Microglial activation is inhibited by selective anti-seizure medications.

Objective: To investigate the anti-inflammatory properties of anti-seizure medications (ASMs) administered to patients with drug-resistant epilepsy (DRE) and the role of sodium channels in microglial activation.

Material: Primary microglia monocultures from mice brains.

Treatment: Microglia were activated with 10 μg/mL lipopolysaccharide (LPS) or polyinosinic:polycytidylic acid (poly I:C) and pre- (45 min ASM then 2 h ASM plus stimulus) or post- (2 h stimulus then 24 h only ASM) treated with ASMs. Microglia were treated with cannabidiol (10 μM), stiripentol (250 μM), fenfluramine (50 μM), phenytoin (8 and 40 μM), cenobamate (300 and 900 μM), or the small molecule sodium channel blocker GS967 (10 and 30 μM). The sodium channel modulators tetrodotoxin (1 μM), µ-conotoxin KIIIA (1 μM), and β-pompilidotoxin (0.5 μM) were also applied.

Methods: Microglia activation was quantified through measurements of Ptgs2 (Cox2), Tnf-α, and Ifn-β induction by RT-qPCR and of cell morphology by immunocytochemistry. Expression of sodium channels in microglia was studied using PCR, RT-qPCR, immunohisto- and immunocytochemistry. Mann Whitney test and the Kruskal-Wallis test with Dunn's multiple comparisons post-test were used.

Results: ASMs have a differential effect on microglial activation. Uniquely, cenobamate inhibited the induction of Ifn-β and made the cells less amoeboid. The voltage gated sodium channel Na_v1.2 is expressed by microglial cells and its expression levels change with microglial inflammatory response. Toxins that block sodium channels modulated microglial activation.

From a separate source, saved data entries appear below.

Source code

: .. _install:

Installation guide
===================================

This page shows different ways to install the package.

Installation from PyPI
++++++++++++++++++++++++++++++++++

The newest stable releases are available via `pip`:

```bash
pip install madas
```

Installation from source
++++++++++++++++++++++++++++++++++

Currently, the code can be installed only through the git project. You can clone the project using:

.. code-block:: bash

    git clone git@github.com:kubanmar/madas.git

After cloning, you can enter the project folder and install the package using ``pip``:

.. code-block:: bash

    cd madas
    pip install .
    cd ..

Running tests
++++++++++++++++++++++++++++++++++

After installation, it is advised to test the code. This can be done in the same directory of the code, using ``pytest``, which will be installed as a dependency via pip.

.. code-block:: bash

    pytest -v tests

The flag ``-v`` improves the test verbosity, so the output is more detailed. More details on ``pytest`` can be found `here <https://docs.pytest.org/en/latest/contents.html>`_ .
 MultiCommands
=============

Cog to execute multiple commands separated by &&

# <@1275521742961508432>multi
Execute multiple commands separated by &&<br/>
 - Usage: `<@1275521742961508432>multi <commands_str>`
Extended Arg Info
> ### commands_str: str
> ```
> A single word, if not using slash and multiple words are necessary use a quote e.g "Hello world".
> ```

Conclusions: ASMs, applied to patients with DRE, have a differential ability to reduce microglial activation and pro-inflammatory microglial morphology in vitro. Moreover, sodium channel blockage modulates inflammation through microglia activation. Taken together these results suggest, that further investigation of patient's immune response to ASMs could be important.